所给文本
-*-*-

Sum Root to Leaf Numbers

https://leetcode.com/problems/sum-root-to-leaf-numbers/description/

Given a binary tree containing digits from 0-9 only, each root-to-leaf path could represent a number.

An example is the root-to-leaf path 1->2->3 which represents the number 123.

Find the total sum of all root-to-leaf numbers.

Thoughts

和pathSum一个路数,只是这里psum不再只是加上,而是有个特殊处理。

Code

/**
 * Definition for a binary tree node.
 * struct TreeNode {
 *     int val;
 *     TreeNode *left;
 *     TreeNode *right;
 *     TreeNode(int x) : val(x), left(NULL), right(NULL) {}
 * };
 */
class Solution {
public:
    int res = 0;
    int sumNumbers(TreeNode* root) {
        dfs(root, 0);
        return res;
    }
    
    void dfs(TreeNode *cur, int psum) {
        if (cur == NULL) return;
        psum = psum * 10 + cur->val;
        if (cur->left == NULL && cur->right == NULL) res += psum;
        dfs(cur->left, psum);
        dfs(cur->right, psum);
    }
};

Analysis

时间复杂度为一次遍历O(n)

Ver.2

和pathSum一个路数,都是记录从root往下的psum, 只是这里psum不再只是加上,而是有个特殊处理。

/**
 * Definition for a binary tree node.

-*-*-

数据
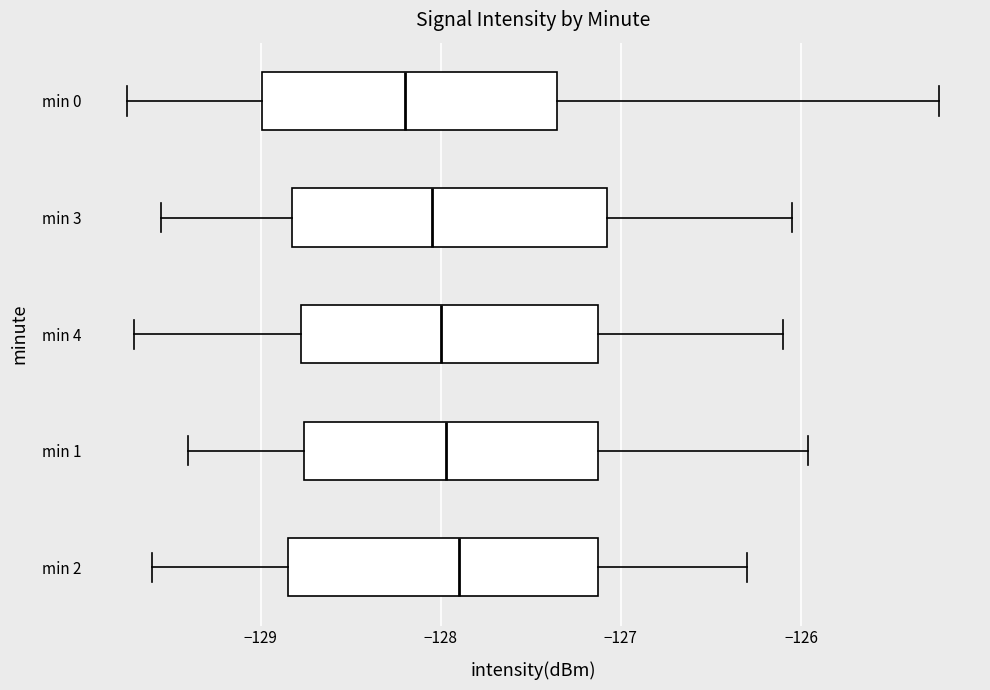

Which box's median line is the furthest to the left?

min 0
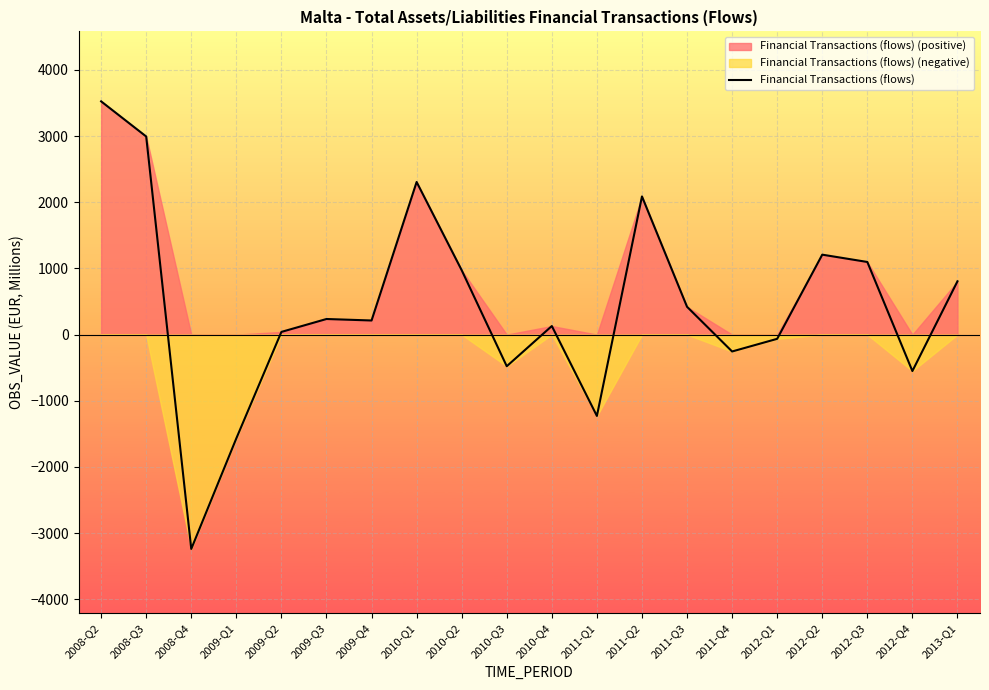

How many distinct data groups are displayed?

1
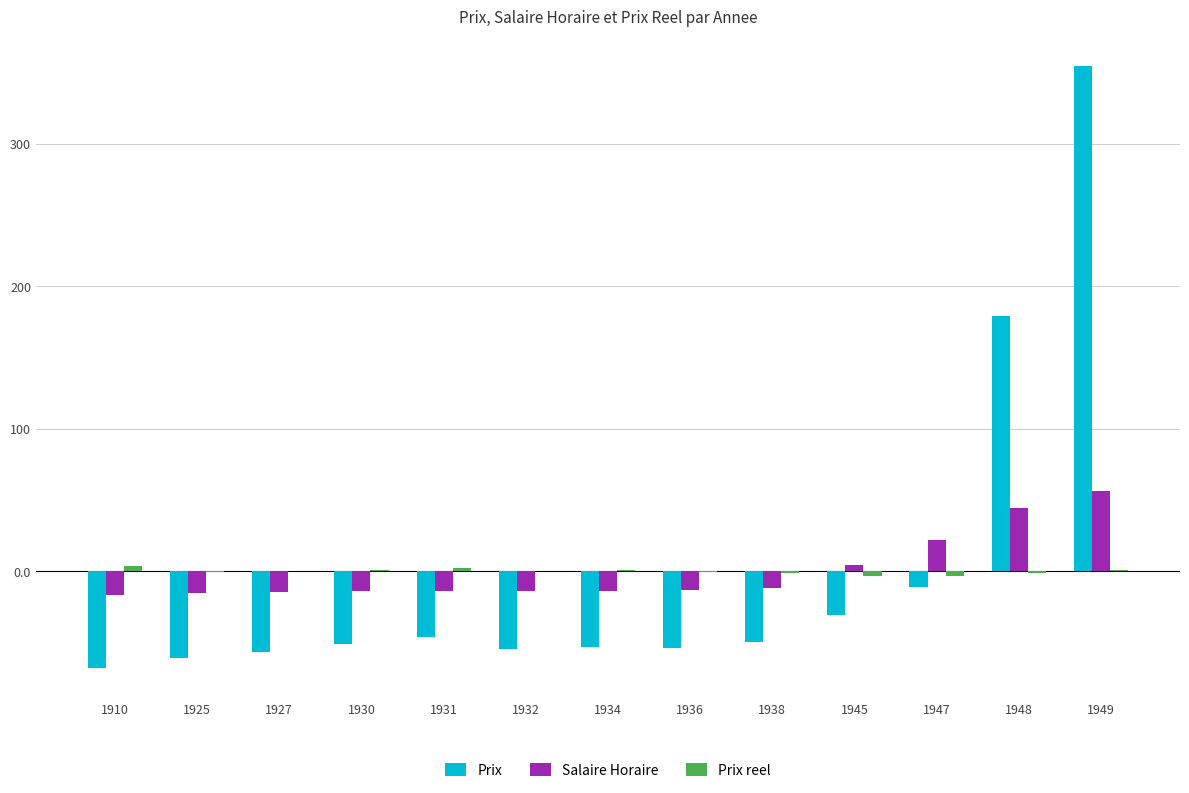

How many data points does each series have?

13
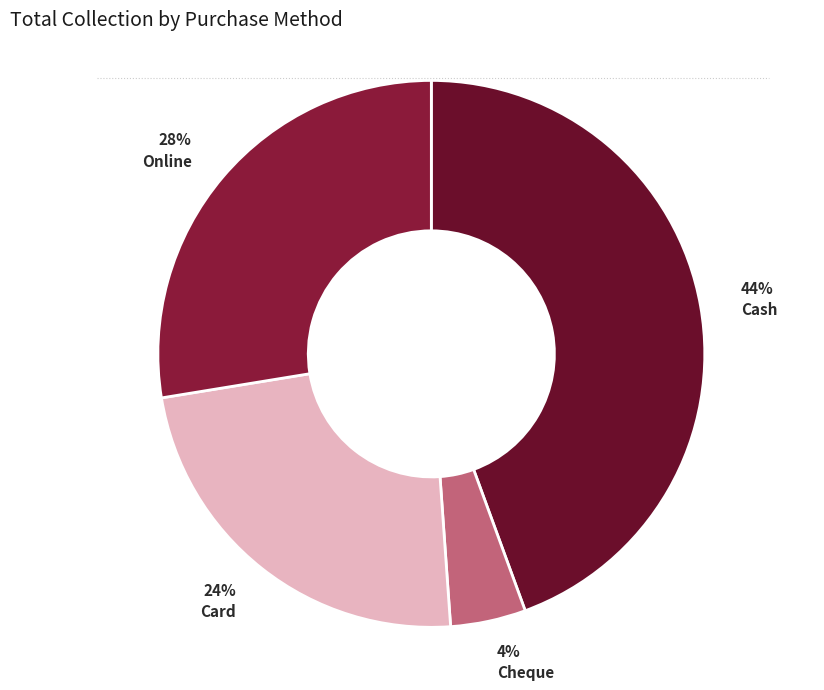

True or false: Card accounts for 24% of the total.

True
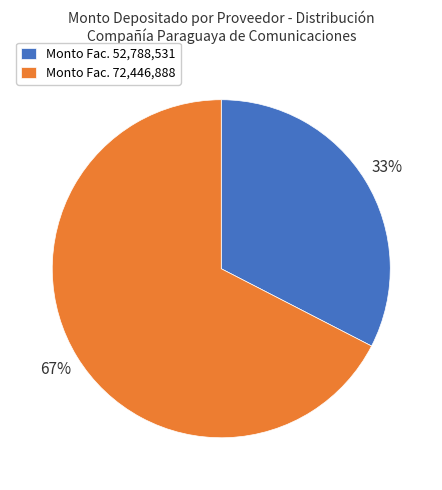

Is there any slice that represents more than half of the pie?

Yes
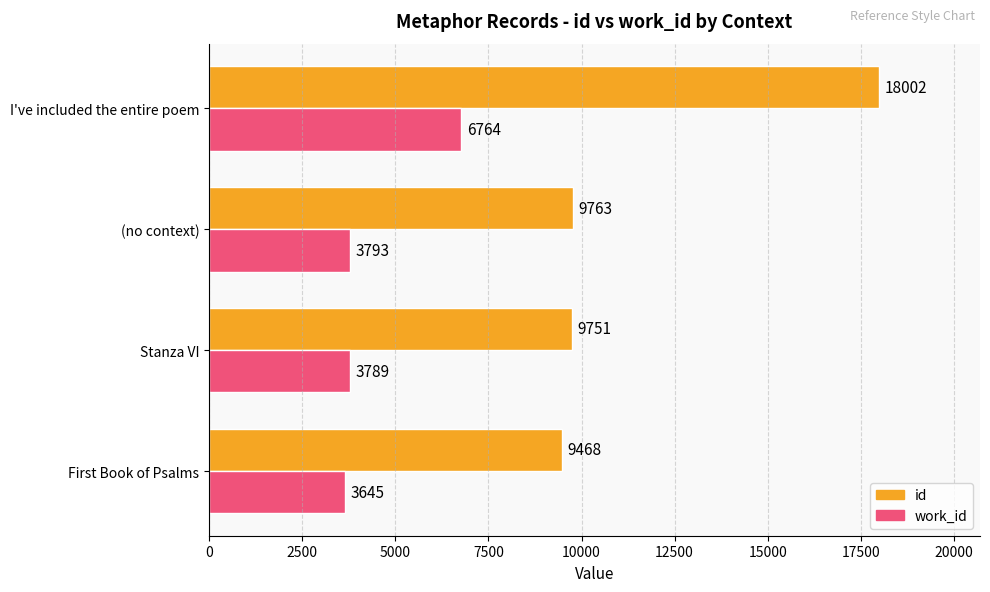

What is the minimum value for id?

9468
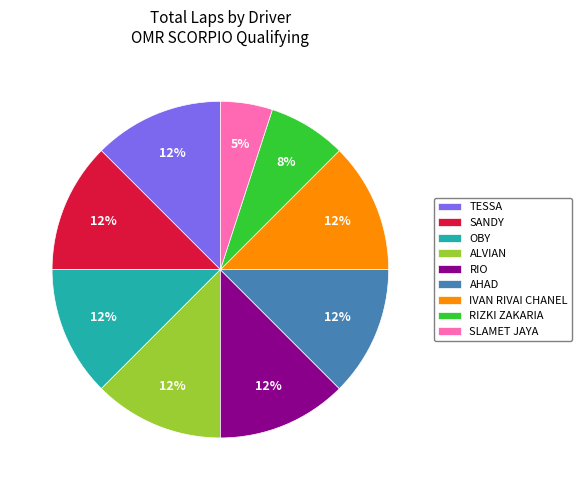

The RIZKI ZAKARIA slice represents 1% of the pie. True or false?

False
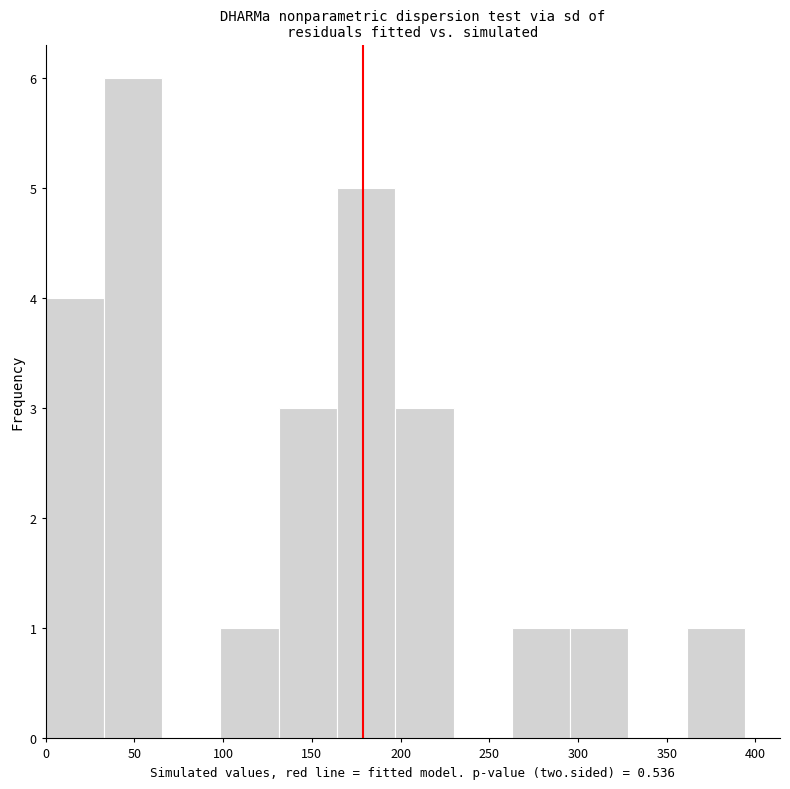

Reading left to right, list every bar in this chart as the range it spans on the x-axis followed by its height. Neither the bar edges nor the heights are printed on the chart, so give them approximately, as read against the axes.

0 to 35: 4
35 to 65: 6
65 to 100: 0
100 to 130: 1
130 to 165: 3
165 to 195: 5
195 to 230: 3
230 to 265: 0
265 to 295: 1
295 to 330: 1
330 to 360: 0
360 to 395: 1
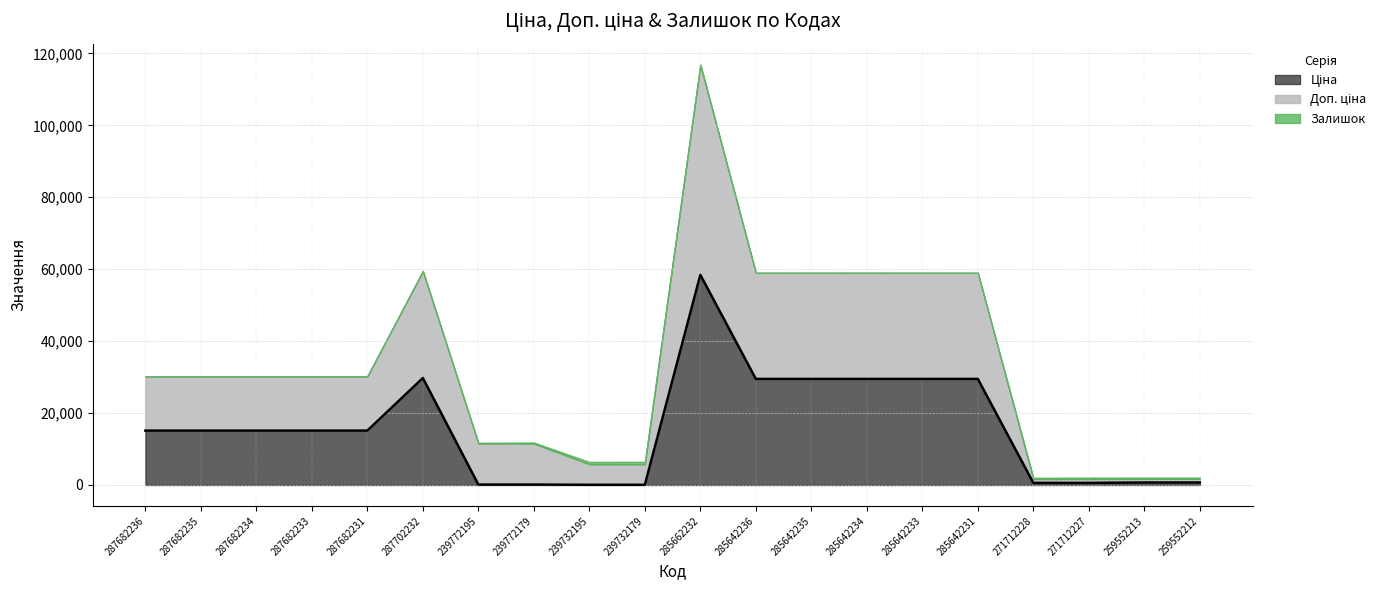

What is the sum of all Залишок values?

3310.0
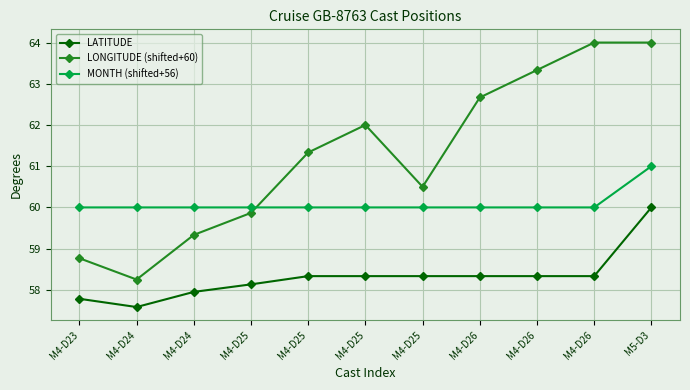

At which label does LONGITUDE (shifted+60) reach its minimum?

M4-D24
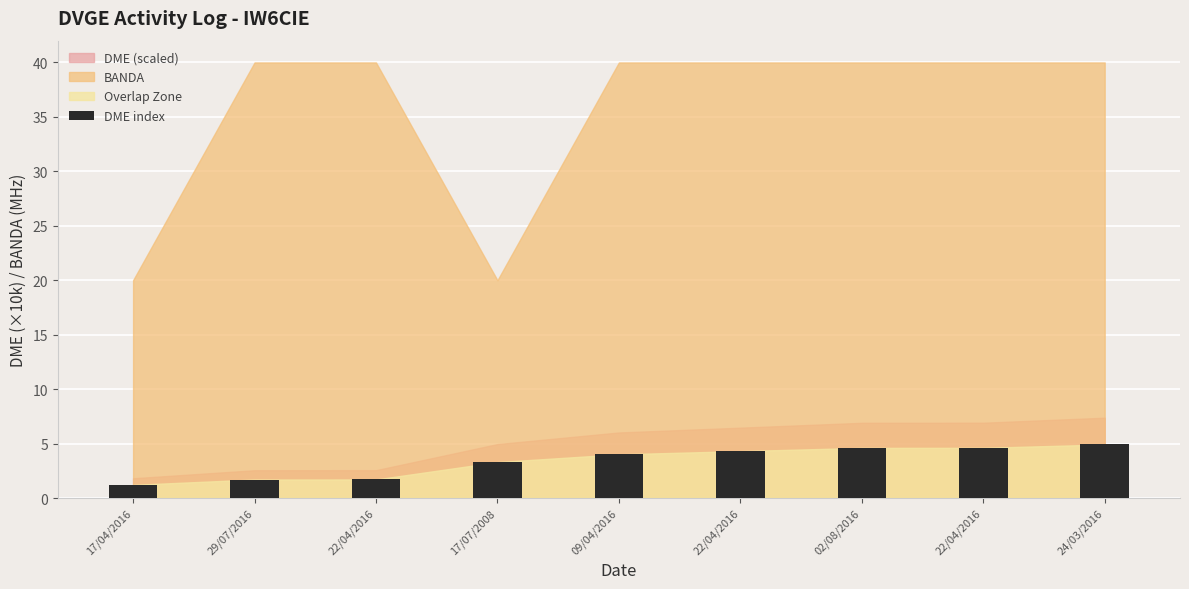

Reading right to left, extract all data points from this chart.

4.9	4.6	4.6	4.3	4.0	3.3	1.7	1.7	1.2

-*-*-

待办任务
1) 请列出题解代码注释中 TreeNode 结构体声明的全部成员变量名。
2) 请照录数据行中从含有"The RIZKI ZAKARIA"的那一行起到数据行最后一行为止的内容,首尾两行都包括在内,图片不要写入答案。
题解与数据行出自不同的来源。

依次输出
1) val、left、right

2)
The RIZKI ZAKARIA slice represents 1% of the pie. True or false?

False

Reading left to right, list every bar in this chart as the range it spans on the x-axis followed by its height. Neither the bar edges nor the heights are printed on the chart, so give them approximately, as read against the axes.

0 to 35: 4
35 to 65: 6
65 to 100: 0
100 to 130: 1
130 to 165: 3
165 to 195: 5
195 to 230: 3
230 to 265: 0
265 to 295: 1
295 to 330: 1
330 to 360: 0
360 to 395: 1

What is the sum of all Залишок values?

3310.0

At which label does LONGITUDE (shifted+60) reach its minimum?

M4-D24

Reading right to left, extract all data points from this chart.

4.9	4.6	4.6	4.3	4.0	3.3	1.7	1.7	1.2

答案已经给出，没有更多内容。